Ohno retired from City of Hope in 1996 but remained active in research until his death in 2000.
Szabo acknowledges indebtedness to scientists attracted here in part by Ohno’s pioneering work. “City of Hope is a very good environment because my colleagues here understand the importance of methylation,” she said. “The first person who proposed that DNA methylation has a role in gene regulation was Art Riggs.” Arthur Riggs, Ph.D., is now professor and director of Beckman Research Institute at City of Hope.

A five-year, $2.1 million grant from the National Institutes of Health will allow Szabo to analyze methylation changes caused by potentially harmful chemicals known as “endocrine disrupters.”
“These chemicals look and act like hormones but are man-made,” explained Szabo. “They are found in plastics, PVC tubes and even children’s toys.” One that she will focus on is vinclozolin, a fungicide associated with a decline in fertility.

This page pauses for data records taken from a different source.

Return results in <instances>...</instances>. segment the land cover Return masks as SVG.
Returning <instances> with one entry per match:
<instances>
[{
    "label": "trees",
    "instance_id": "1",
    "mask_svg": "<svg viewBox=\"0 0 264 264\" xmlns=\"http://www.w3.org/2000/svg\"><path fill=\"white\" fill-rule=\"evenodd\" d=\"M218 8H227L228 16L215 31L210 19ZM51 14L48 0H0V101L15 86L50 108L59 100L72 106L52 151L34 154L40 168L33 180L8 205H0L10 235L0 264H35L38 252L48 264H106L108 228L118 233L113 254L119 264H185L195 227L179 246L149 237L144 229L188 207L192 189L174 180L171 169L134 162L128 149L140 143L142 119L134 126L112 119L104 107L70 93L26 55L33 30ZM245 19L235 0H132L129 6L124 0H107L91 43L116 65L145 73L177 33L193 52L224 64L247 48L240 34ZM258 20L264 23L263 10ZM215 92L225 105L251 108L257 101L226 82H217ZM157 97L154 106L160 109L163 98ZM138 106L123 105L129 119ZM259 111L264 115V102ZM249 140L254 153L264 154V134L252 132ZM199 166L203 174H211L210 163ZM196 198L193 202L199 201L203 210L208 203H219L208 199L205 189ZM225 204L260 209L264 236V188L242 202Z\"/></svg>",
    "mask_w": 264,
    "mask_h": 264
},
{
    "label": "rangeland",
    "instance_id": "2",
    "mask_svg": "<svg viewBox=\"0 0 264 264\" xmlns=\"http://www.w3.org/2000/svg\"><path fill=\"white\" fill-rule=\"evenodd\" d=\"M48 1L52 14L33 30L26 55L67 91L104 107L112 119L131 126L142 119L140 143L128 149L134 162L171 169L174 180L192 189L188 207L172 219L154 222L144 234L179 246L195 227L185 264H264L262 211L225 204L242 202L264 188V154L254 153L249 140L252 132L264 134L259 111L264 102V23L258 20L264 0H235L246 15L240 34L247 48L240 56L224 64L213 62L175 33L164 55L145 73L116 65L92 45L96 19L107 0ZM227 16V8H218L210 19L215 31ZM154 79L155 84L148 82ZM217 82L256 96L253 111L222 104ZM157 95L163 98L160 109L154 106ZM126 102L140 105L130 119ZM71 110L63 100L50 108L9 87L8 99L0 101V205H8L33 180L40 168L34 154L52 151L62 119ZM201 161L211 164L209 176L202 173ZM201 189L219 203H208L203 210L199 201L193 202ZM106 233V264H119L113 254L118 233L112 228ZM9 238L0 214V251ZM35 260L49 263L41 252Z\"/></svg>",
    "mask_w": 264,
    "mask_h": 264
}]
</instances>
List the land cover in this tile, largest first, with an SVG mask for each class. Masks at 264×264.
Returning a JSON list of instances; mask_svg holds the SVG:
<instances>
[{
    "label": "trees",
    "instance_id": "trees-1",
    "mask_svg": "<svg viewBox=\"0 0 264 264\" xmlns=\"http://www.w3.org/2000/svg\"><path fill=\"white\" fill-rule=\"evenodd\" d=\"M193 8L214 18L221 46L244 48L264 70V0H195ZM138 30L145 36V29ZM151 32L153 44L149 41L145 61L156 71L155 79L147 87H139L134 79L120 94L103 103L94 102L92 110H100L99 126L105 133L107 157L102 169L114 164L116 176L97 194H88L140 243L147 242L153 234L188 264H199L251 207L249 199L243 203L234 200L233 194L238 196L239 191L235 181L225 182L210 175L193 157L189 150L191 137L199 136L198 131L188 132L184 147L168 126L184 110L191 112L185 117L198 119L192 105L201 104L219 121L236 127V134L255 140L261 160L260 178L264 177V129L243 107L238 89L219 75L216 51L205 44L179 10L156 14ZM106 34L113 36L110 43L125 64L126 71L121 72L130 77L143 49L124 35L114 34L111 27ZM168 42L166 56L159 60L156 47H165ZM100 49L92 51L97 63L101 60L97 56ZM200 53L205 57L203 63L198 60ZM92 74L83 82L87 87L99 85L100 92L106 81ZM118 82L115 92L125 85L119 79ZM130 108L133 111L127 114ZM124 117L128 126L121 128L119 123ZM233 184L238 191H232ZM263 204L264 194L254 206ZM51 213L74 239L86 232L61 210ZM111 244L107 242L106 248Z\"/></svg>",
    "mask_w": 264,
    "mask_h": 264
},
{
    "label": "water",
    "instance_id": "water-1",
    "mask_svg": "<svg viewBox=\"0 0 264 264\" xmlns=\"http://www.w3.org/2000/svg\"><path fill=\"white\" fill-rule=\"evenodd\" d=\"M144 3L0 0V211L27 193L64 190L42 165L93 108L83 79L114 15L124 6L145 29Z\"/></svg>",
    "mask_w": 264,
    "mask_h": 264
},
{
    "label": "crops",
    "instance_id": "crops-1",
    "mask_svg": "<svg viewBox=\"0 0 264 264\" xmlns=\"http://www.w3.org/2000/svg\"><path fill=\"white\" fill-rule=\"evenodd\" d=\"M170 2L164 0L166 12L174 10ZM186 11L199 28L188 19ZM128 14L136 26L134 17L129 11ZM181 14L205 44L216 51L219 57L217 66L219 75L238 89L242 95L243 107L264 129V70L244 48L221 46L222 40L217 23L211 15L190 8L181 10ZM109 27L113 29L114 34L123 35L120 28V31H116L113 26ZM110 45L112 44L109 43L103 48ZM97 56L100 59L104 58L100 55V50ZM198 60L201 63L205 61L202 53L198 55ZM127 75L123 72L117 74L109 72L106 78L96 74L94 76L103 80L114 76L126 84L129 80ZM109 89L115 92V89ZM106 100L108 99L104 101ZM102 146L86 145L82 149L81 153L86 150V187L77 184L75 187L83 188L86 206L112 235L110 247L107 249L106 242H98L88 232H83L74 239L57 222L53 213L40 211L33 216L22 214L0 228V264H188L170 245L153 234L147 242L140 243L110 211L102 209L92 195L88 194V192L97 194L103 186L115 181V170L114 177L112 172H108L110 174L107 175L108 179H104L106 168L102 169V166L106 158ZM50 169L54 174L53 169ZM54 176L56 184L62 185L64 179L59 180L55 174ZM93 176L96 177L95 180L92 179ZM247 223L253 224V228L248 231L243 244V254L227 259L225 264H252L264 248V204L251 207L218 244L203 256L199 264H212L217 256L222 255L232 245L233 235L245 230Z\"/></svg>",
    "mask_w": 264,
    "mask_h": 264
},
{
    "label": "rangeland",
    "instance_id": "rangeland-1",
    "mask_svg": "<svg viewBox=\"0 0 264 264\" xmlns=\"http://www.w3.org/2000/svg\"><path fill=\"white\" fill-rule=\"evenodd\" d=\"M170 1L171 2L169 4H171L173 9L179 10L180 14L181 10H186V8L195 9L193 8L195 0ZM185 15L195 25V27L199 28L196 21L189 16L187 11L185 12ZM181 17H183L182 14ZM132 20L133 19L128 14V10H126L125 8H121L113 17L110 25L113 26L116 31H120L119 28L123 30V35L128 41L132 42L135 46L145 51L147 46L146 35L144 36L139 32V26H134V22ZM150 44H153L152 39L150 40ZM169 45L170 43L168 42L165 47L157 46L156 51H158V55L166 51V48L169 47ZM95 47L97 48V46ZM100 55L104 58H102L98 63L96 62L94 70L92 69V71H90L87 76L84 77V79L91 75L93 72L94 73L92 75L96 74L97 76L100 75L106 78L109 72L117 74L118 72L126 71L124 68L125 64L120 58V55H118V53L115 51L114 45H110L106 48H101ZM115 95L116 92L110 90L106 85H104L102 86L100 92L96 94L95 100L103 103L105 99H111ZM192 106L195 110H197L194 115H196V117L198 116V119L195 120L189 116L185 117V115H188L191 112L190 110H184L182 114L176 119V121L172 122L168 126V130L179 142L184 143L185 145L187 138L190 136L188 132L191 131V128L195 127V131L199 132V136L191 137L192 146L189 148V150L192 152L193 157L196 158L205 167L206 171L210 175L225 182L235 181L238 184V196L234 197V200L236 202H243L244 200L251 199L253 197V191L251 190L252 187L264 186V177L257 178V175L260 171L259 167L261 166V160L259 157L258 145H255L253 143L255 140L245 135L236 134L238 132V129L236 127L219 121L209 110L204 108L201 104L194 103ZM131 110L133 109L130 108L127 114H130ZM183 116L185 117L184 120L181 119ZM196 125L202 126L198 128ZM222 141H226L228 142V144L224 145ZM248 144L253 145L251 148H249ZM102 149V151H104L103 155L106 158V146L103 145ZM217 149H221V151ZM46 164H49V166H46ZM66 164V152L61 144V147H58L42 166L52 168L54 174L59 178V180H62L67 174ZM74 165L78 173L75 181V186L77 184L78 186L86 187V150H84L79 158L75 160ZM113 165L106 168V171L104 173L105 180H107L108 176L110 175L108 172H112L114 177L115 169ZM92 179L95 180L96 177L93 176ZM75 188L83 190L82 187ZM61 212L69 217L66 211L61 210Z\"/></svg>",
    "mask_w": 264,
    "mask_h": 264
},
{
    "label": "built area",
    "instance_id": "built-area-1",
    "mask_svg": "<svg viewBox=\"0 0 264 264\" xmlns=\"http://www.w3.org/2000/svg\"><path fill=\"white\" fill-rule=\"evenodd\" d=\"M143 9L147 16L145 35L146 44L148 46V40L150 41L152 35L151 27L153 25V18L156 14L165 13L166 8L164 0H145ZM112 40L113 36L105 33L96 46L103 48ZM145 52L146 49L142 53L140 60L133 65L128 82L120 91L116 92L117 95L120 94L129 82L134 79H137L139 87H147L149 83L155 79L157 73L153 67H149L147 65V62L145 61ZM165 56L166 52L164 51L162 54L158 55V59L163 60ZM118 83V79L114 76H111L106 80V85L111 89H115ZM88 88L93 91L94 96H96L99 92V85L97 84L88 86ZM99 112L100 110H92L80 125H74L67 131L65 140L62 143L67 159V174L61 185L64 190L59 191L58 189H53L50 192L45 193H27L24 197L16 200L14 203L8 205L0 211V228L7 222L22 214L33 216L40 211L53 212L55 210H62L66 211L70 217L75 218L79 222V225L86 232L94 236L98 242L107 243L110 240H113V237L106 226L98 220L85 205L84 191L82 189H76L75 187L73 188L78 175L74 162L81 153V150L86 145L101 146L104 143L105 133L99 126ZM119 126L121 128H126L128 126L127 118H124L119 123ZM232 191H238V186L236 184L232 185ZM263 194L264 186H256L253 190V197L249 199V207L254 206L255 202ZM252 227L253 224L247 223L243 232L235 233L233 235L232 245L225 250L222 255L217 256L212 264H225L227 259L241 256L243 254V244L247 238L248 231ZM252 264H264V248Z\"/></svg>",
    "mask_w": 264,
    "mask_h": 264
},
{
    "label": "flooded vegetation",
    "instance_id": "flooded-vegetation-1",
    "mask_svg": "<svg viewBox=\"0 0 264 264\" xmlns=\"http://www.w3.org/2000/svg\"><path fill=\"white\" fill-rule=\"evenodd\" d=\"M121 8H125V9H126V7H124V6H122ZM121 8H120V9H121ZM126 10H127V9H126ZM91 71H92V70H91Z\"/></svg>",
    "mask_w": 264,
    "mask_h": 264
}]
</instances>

Szabo will examine methylation of the ICR in mouse germ cells after fetuses are exposed to endocrine disrupters.

“This project centers on environmental events that potentially affect our health because they change DNA methylation at important genomic regions,” said Szabo.

Szabo received her master’s degree in biology and her Ph.D. in molecular biology from the University of Szeged in Hungary. She is also co-director together with Walter Tsark, Ph.D., of City of Hope’s Transgenic Core.